Personal Story of the Corruption in Mainland China
I arrived (to the United States) not long ago, that’s why I know something about that place (Mainland China). I was a teacher in a city in Guangdong province, and later became the Deputy Principal.
Quitting the Youth League
(While living in China) I had no way to find out the truth about what had happened on June 4. Because some of the instructors I worked with had children who were studying at Tsinghua University, we heard a little about the news of the crackdown from them. At that time, important information was only passed down to the level of the CCP officials, and did not reach everyday people. Instead, what we heard only was that the students were an anti-revolution rebellion. Although I had already seen through the CCP’s lies about what was really happening, I didn’t dare talk about it in that environment.
At that time, the CCP officials were assembled at the Party School to listen to the Central Committee Notice. The notice said that Zhao Ziyang ran against the Party. I could not stop from objecting out loud, and said, “Isn’t this funny? Zhao is the General Secretary of the Party. Is he going against himself?!”
Where I came from, as an official you need to be a Party Member. After I was promoted to Principal, those Party Members started to try to persuade me to join the Party, but I saw them as gangsters, so I said, “I’m not the same kind of person as you are, we think differently, you and I. All of you are so ‘glorious, great, and perfect.’ I have not reached that status yet.” At that time, I realized that social morality was sliding down so terribly. Privately, when I chatted with my friends, we all spoke about the situation. We talked about the fact that this person could join the Party when he became bad to some extent, and then when his evilness again reached a certain level, he would be promoted.
There are two kinds of people in China, one kind is the Party’s dog. They are accomplices. The other kind is being ordered around by them. Normally, they are good people.
In 1993, someone introduced me to a well known PhD.

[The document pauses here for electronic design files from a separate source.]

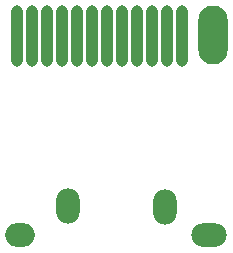
<source format=gbr>
G04 #@! TF.GenerationSoftware,KiCad,Pcbnew,(5.0.2)-1*
G04 #@! TF.CreationDate,2019-07-28T23:18:33+08:00*
G04 #@! TF.ProjectId,DOOR,444f4f52-2e6b-4696-9361-645f70636258,rev?*
G04 #@! TF.SameCoordinates,Original*
G04 #@! TF.FileFunction,Paste,Top*
G04 #@! TF.FilePolarity,Positive*
%FSLAX46Y46*%
G04 Gerber Fmt 4.6, Leading zero omitted, Abs format (unit mm)*
G04 Created by KiCad (PCBNEW (5.0.2)-1) date 2019-07-28 23:18:33*
%MOMM*%
%LPD*%
G01*
G04 APERTURE LIST*
%ADD10O,2.000000X3.000000*%
%ADD11O,2.500000X2.000000*%
%ADD12O,1.000000X5.200000*%
%ADD13O,2.500000X5.000000*%
%ADD14O,3.000000X2.000000*%
G04 APERTURE END LIST*
D10*
G04 #@! TO.C,REF\002A\002A*
X141732000Y-82219800D03*
G04 #@! TD*
G04 #@! TO.C,REF\002A\002A*
X149946360Y-82326480D03*
G04 #@! TD*
D11*
G04 #@! TO.C,REF\002A\002A*
X137695940Y-84681060D03*
G04 #@! TD*
D12*
G04 #@! TO.C,U1*
X151350980Y-67840860D03*
X150080980Y-67840860D03*
X148810980Y-67840860D03*
X147540980Y-67840860D03*
X146270980Y-67840860D03*
X145000980Y-67840860D03*
X143730980Y-67840860D03*
X142460980Y-67840860D03*
X141190980Y-67840860D03*
X139920980Y-67840860D03*
X138650980Y-67840860D03*
D13*
X153997660Y-67749420D03*
D12*
X137380980Y-67840860D03*
G04 #@! TD*
D14*
G04 #@! TO.C,REF\002A\002A*
X153682700Y-84658200D03*
G04 #@! TD*
M02*

</source>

Originally, the Party wanted to make him the Secretary of the District Party Committee. He was a Party member, but he had stood up against the CCP during the Tiananmen Massacre. He told me many things about the Tiananmen Massacre. I sympathized with him, and wanted to know more about him, so I called my friend who worked in the local Party Organization Department. I asked my friend what are the internal regulations regarding students who had been involved in the June 4 incident.
They told me there were four regulations, including not being allowed to work in any developed cities along the coastline, not being allowed to leave the country, not being allowed to work in the government department, and being required to report in every week. Basically they want to restrict these students to death. I was really scared after finding out about that. The man with the PhD also told me that his telephone was tapped. I thought about it for quite a long time and decided to stop associating with him, because I knew how fierce the CCP could be. It would treat a talented person like this PhD in whatever way it wanted, so it was better not to have any illusions about what the CCP might do.
I did not join the Party; however, I did join the Youth League, but I quit without hesitation when I saw the appeal to quit the CCP from Epoch Times.
Making False Facades
Don’t just look at how many big building are in the cities as a measure of China’s success. It’s just like the stock market. There was a listing company in my area, and the grass in their yard was higher than a child. No one worked there. In fact, it had been closed for 10 years. It was still a listing company, and people said that it had been classified as a hi-tech stock already. Someone was still cheating people with this false facade, and making money on the stock market. Now the corruption in my city is much worse than before 1989, and it has worsened to the extent that government offices are bought and sold.
Here is another example. During the SARS outbreak in Guangdong province, the information was passed down through restricted channels. But nobody knew how to prevent it, so we sprayed vinegar in the classrooms. Then suddenly it was forbidden to talk about SARS. I believed that at that time they had begun to cover up the news.
The public safety was very bad in the place I used to live. Once there was a murder case, but the newspaper wouldn’t dare to publish it, and so the information was just circulated in small groups. We were so afraid of fake and poisonous food products. There were teachers in our school that had been poisoned, and it was not just one or two persons. However, even situations like that were considered “stable” by the government.
Enjoying Watching NTDTV
When I just arrived in the U.S., my husband knew that I could not speak English, and worried that I would be lonely. So he installed Chinese Satellite TV for me, but then I found out it was getting more and more outrageous, and I realized the broadcasts were just like the CCTV from mainland China. So I stopped that service. After that I read the news from the Epoch Times newspaper that Eutelsat, a company that owns a broadcasting satellite, wanted to stop the NTDTV service. I thought that since the CCP wanted to pressure Eutelsat to stop broadcasting NTDTV, then NTDTV must be good. Based on my personal experience, the easiest way to judge good or bad is to check the CCP’s attitude on the issue. Whatever the CCP objects to may be something good. If the CCP promotes something, you must look at it twice.
The above is my personal experience in Mainland China. I still have a lot more I want to say. I will write more of it down if I get chance, in order to let more people know how the CCP has destroyed China, and to what extent.